There are many ways to increase vegetable consumption. You can eat them raw in a salad, lightly steam or cook them, juice them, or add them to soups and stews. Fermenting vegetables is a way of turning them into a “superfood” with additional benefits. The fermenting process produces beneficial microbes that are extremely important for health as they help balance your intestinal flora, thereby boosting overall immunity. It can detox your body of unwanted toxins.
- Disease Prevention
Vegetables contain a variety of nutrients that help the body function properly and prevent disease. Phytochemicals are nutrients only found to occur in plants that have been shown to provide multiple health benefits. They offer DNA protection against free radicals, protect against cancer, decrease the risk of heart disease, and reduce overall mortality,
DID YOU KNOW!?…. Studies suggest that consuming a diet rich in antioxidants and anti-inflammatory components (such as those found in vegetables) may help reduce the negative effect of aging (specifically on the brain) and the risk of developing neurodegenerative disease. Clinical research demonstrates that a diet rich in plants (including plenty of fruits & vegetables) can reduce the risk of cardiovascular diseases as well as other chronic diseases. For instance, by simply increasing vegetable and fruit intake, experts predict that we could prevent 20% or more of all cancer cases and avoid approximately 200,000 cancer-related deaths annually!!!

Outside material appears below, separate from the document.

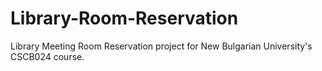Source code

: # Library-Room-Reservation
Library Meeting Room Reservation project for New Bulgarian University's CSCB024 course.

Many plant antioxidants are stored in the leaves, where oxygen is active in photosynthesis. Others appear in plant pigments (for example, the anthocyanins that make the blue-purple colors of blackberries and blueberries) and the chemical defenses of plant skins (for example, quercetin in apple skins).
Vegetables should make up the base of everyone’s nutritional pyramid. They are the foundation of a high-quality and healthy diet. A higher level of vegetable consumption is associated with a lower incidence of:
· Cardiovascular disease
· Colon cancer
· High blood cholesterol
· High blood pressure
· Prostate cancer
· Type 2 diabetes
· Eye disease
· Cervical cancer
· Breast cancer
· Chronic obstructive pulmonary disease
· Endometrial cancer
· Gastric cancer
· Lung cancer
· Ovarian cancer
· Pancreatic cancer
· Thyroid cancer
For example, potassium may help to maintain healthy blood pressure, dietary fiber from vegetables helps reduce blood cholesterol levels and may lower risk of heart disease, and folate (folic acid) helps the body form healthy red blood cells.
DID YOU KNOW!?....Women of childbearing age who may become pregnant and those in the first trimester of pregnancy need adequate folate to reduce the risk of neural tube defects and spina bifida during fetal development.
In short, the benefits to eating your vegetables are ENDLESS!!!! Regardless of age, gender, or fitness goals, we all have to make vegetables a staple of our daily nutrition.